> _PASSAGE FOR REVIEW_:

──────

In Taraktys, we hear Demopoulos as both composer and pianist in the four variations that comprise the work, the first dramatically dense-textured, with darting arabesques and simulation of a tolling bell, the second heavy-toned with massive blocks of tone hurling from the speakers. Variation three is softly dissonant and introspective, the fourth and final variation encompassing delicate arabesques


Noel Mewton-Wood (piano) and various orchestras

 

The Virtuoso

ABC Classics 476 3390

TPT: 77’18”

reviewed by Neville Cohn

 

Noel Mewton-Wood

Noel Mewton-Wood

Piano Concerto No 1: Romanza (Chopin); Traumerei (Schumann); Piano Concerto in A minor: allegro affettuoso (Schumann); Petrarch Sonnet No 104;  Piano Concerto No1: andante semplice (Tchaikowsky); Piano Sonata No 1 in C: rondo presto; Piano Concerto No 4: rondo vivace (Beethoven); Piano Concerto: allegro con brio (Bliss); The Heart’s Assurance (Tippett) with Peter Pears (tenor)

 

This is an important recording which ought to be listened to by anyone with a serious interest in the piano repertoire.

 

Noel Mewton-Wood’s career was like a blazing comet which, having soared across the heavens, vanished –suddenly and without warning – from the firmament. Mewton-Wood’s suicide – over a lovers’ tiff – when in his early thirties, robbed the world of one of the most articulate and profound pianists ever to place music on record. These nine tracks are a catalogue of keyboard marvels that makes Mewton-Wood’s exit from the scene at so tragically early an age even more poignant.

 

As a child, at the dawn of the LP era, the writer was given a gift of a second-hand recording featuring Melbourne-born Mewton-Wood as soloist in Tchaikowsky’s Piano Concerto No 2 in G. To this day, the sense of wonder and delight experienced on hearing this prodigious offering is as clearly recalled as if yesterday. I still treasure that now-ancient LP with its pops and crackles a legacy of being played  times without number.

──────

> _DATA SHOWN_:
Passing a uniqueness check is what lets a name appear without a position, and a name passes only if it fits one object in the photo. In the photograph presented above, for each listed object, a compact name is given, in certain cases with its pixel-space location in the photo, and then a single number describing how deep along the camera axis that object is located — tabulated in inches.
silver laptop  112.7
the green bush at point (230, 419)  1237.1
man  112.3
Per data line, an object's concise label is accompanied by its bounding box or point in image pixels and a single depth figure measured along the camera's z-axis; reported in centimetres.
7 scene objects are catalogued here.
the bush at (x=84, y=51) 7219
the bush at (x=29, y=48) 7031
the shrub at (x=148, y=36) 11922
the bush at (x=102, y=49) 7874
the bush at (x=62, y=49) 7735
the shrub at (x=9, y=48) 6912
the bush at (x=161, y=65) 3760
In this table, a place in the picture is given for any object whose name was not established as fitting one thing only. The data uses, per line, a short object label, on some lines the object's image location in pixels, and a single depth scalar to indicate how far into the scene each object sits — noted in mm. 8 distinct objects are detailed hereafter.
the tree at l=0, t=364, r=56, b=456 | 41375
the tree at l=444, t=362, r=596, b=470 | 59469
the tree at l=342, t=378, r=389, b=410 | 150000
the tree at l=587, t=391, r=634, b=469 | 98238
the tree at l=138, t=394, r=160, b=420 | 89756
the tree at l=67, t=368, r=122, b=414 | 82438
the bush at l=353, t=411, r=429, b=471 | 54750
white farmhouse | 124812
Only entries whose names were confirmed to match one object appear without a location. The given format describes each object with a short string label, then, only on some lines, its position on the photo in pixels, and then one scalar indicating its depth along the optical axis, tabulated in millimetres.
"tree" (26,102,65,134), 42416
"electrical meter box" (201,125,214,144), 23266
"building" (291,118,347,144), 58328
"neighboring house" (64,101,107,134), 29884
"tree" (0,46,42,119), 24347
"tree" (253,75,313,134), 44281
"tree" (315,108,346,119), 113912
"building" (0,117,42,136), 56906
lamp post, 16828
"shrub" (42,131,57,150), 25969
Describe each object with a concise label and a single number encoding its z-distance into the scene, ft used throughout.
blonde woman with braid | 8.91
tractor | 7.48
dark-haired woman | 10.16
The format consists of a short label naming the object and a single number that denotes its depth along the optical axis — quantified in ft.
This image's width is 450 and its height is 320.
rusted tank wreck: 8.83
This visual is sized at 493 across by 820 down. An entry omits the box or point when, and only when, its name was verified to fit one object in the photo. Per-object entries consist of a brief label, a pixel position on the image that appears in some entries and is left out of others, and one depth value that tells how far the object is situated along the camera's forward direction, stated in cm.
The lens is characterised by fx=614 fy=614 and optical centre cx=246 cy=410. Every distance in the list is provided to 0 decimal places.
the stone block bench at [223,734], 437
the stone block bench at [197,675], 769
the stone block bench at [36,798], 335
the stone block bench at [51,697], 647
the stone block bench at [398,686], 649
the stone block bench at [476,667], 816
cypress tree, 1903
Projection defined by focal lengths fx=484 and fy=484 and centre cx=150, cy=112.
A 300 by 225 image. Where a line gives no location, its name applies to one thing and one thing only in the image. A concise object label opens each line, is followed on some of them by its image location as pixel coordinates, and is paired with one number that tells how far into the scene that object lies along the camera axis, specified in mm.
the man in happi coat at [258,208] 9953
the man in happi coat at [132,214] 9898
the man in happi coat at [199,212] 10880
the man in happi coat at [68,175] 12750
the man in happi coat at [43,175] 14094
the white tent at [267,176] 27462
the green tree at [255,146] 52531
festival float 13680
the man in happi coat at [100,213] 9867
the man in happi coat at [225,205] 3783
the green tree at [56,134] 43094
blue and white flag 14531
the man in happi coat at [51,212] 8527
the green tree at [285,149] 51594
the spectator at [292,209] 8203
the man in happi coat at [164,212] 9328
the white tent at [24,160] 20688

──────

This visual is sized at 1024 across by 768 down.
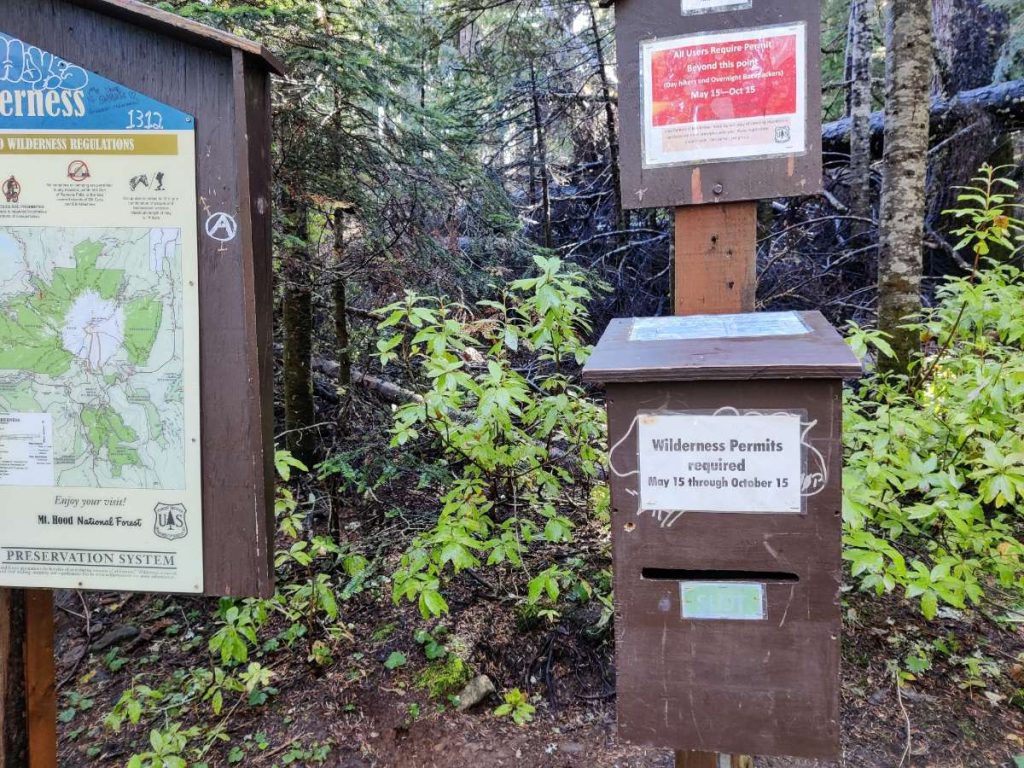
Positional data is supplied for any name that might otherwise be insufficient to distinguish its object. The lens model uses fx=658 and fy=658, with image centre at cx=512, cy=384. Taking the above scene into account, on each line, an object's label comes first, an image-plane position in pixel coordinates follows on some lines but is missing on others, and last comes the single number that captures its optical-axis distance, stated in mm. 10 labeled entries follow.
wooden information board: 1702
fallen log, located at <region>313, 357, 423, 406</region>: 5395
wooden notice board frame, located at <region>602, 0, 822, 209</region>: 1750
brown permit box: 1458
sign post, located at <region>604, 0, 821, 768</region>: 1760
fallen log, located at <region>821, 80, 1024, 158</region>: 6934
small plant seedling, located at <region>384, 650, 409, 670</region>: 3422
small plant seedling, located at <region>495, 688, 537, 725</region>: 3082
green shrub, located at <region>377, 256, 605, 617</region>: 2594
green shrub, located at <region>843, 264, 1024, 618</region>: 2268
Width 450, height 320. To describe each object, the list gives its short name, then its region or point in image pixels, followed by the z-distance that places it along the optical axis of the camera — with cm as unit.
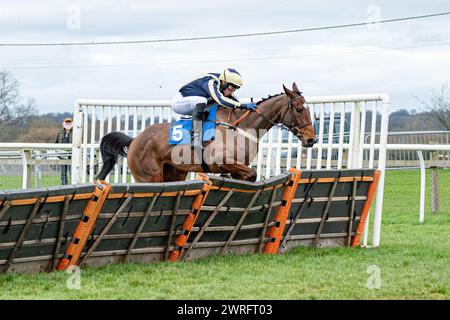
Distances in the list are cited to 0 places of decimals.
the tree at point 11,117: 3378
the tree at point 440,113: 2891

──────

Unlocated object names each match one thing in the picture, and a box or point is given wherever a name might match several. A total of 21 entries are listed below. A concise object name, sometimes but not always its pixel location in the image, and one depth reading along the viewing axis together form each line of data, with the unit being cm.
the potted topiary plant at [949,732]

──────

> _ACTIVITIES_:
**a)** In the review of the Noel Mewton-Wood recording, which concerto did the secondhand LP given to the writer as a child feature?
**b)** Write the next part of the review of the Noel Mewton-Wood recording, picking up after its final sentence.

> _RESPONSE LIST_:
**a)** Tchaikowsky's Piano Concerto No 2 in G, with Mewton-Wood as soloist.

**b)**
None of this performance features on this recently released CD which brims with other good things, not least wonderfully insightful readings of single movements from concertos by Chopin, Schumann, Beethoven, Tchaikowsky (No 1) and Arthur Bliss. With their frankly stunning insights by a musician of seemingly unlimited potential, this cornucopia of near-peerless offering is a reminder of what a loss the world sustained on Mewton-Wood’s premature death in England. In the Schumann movement, the playing is in turn imperious, tender and virile, every aspect of the music presented with unassailable aesthetic logic.

 

There’s an astonishing track devoted to the finale from Weber’s Sonata No 1 in C. I listened in astonishment to the sort of breathtaking virtuosity one more usually associates with Horowitz in his prime. It’s a feat of prestidigitation that needs to be heard to be believed. The music, qualitatively wafer-thin, has little inherent worth but the dazzling skill with which it is played makes it, for the duration of the piece, seem infinitely more important than it really is –and it is only a wizard of the keyboard that could cast such a spell.

 

Again and again, as one listens to these tracks, there is the sad realisation of a blazing flame of genius extinguished prematurely. Liszt’s Petrarch Sonnet No 104 provides a stunning listening experience.

 

Liner notes by Cyrus Meher-Homji make for fascinating reading.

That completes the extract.